2. Also, report any observations or comments regarding the analytical work, raw analytical data or summary report.

OOS Results

1. Information about the adequacy of the laboratory's protocol for the handling and investigation of out of specification (OOS) test results. The assessment should include discussion about the relevant areas, such as: procedures for reporting laboratory errors, responsibilities of laboratory personnel, retesting/resampling, timeframes, requirements for additional testing, guidance regarding when to expand the investigation to an outside laboratory, final evaluation of all test results, conclusions, investigation records, and follow up procedures.
2. In addition, if raw analytical data for any OOS investigation(s) is reviewed, any deficiencies or deviations found should be discussed.

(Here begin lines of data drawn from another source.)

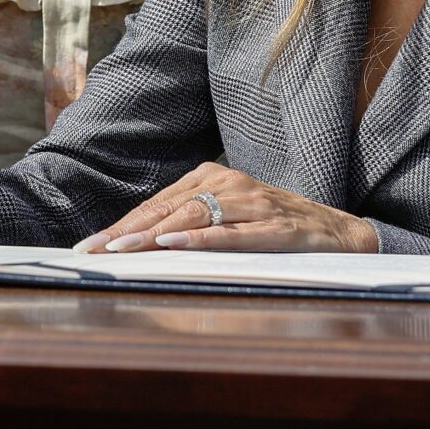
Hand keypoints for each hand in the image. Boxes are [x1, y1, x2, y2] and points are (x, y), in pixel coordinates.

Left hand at [74, 161, 377, 254]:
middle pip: (168, 208)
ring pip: (194, 217)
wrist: (341, 232)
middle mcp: (229, 182)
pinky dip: (201, 238)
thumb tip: (137, 243)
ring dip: (155, 234)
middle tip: (93, 251)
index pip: (157, 203)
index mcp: (212, 177)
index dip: (121, 224)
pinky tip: (174, 244)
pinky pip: (233, 233)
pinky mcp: (276, 227)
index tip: (88, 245)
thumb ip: (191, 222)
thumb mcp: (229, 218)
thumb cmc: (276, 226)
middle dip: (126, 231)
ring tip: (123, 249)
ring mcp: (253, 203)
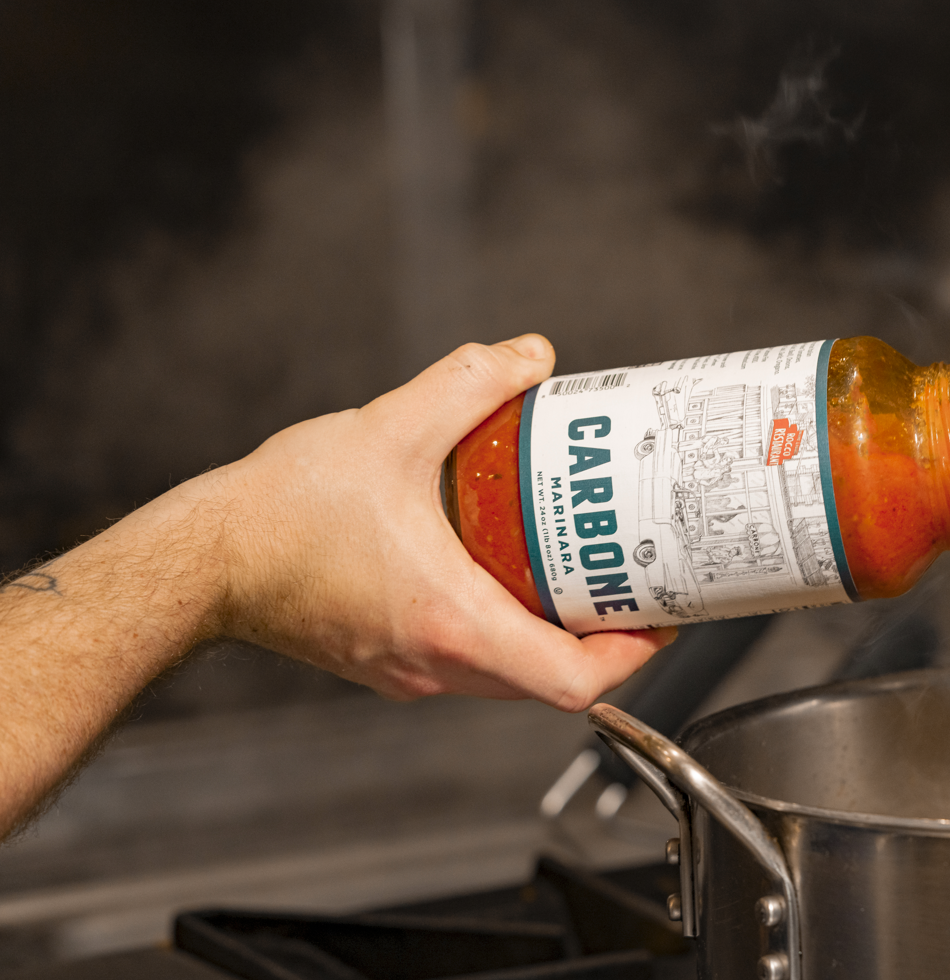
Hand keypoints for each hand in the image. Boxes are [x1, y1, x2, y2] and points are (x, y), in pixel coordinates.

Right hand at [206, 335, 677, 707]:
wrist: (203, 561)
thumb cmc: (281, 515)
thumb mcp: (391, 426)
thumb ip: (470, 381)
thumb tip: (532, 356)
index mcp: (452, 623)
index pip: (573, 679)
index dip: (633, 654)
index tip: (661, 615)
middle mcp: (437, 663)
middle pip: (553, 679)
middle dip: (605, 636)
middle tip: (634, 582)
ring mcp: (412, 670)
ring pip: (512, 672)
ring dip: (553, 630)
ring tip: (581, 570)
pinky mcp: (390, 661)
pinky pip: (472, 657)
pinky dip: (505, 623)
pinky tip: (504, 566)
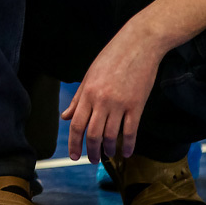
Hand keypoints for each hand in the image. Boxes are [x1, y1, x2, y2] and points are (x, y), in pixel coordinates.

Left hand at [61, 31, 162, 162]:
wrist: (139, 43)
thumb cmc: (113, 56)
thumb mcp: (90, 75)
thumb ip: (78, 98)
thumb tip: (66, 116)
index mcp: (88, 92)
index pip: (77, 124)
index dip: (74, 143)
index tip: (75, 156)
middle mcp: (102, 100)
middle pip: (93, 134)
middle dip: (92, 152)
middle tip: (92, 160)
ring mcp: (120, 104)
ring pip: (111, 136)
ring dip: (109, 150)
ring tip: (108, 155)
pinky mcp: (137, 105)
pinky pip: (131, 131)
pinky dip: (128, 145)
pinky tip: (127, 152)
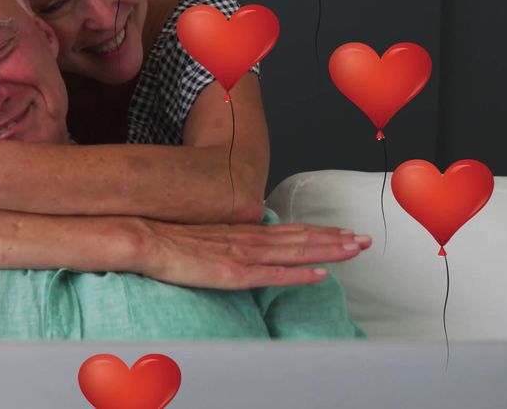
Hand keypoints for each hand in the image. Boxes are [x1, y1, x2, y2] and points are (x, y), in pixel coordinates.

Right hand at [136, 221, 370, 288]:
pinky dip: (299, 274)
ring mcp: (241, 255)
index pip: (287, 231)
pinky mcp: (232, 272)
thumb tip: (236, 244)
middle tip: (365, 239)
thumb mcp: (200, 236)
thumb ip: (222, 241)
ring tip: (355, 249)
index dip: (318, 231)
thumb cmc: (164, 237)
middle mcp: (247, 239)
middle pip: (299, 238)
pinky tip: (320, 274)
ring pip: (294, 252)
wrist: (140, 236)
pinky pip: (272, 274)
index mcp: (240, 232)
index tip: (342, 231)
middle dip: (335, 238)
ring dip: (328, 250)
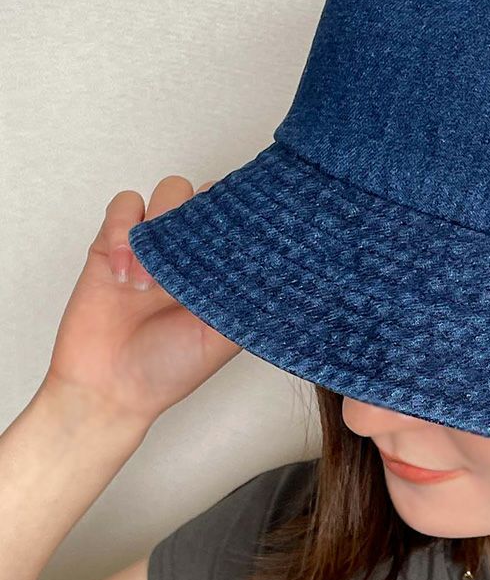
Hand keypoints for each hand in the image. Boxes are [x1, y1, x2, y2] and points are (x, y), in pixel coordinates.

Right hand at [39, 176, 242, 434]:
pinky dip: (123, 232)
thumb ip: (250, 298)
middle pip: (207, 192)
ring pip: (169, 190)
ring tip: (152, 280)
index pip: (240, 217)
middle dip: (206, 209)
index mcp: (222, 267)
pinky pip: (123, 207)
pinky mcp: (112, 244)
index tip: (251, 217)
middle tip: (199, 248)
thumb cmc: (172, 368)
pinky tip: (125, 275)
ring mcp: (153, 244)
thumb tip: (288, 272)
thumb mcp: (226, 337)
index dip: (245, 209)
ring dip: (165, 223)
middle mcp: (191, 250)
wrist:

Training Protocol for Lab Personnel - Description of the firm's training program for laboratory personnel. Records should be complete to ensure that personnel are adequately trained to perform specific laboratory functions within the firm.

Contract Testing Lab

1. The written agreement or contract between a contract servicing laboratory and a pharmaceutical company must be reviewed to ensure the agreement states the responsibilities of the contract lab as far as tests performed, the number of tests to be performed, procedures related to OOS results, and the methodology to be used to perform the test(s).
2. Review and generally report in what form and how results are reported to the receiving laboratory.
3. Review the firm's control of all pertinent operations as discussed above in this section.

Stability Program- Evaluate the company's stability program. Include discussions of deficiencies in SOPs, sampling, chamber maintenance, chamber temperature and humidity specifications, and any stability sample failures.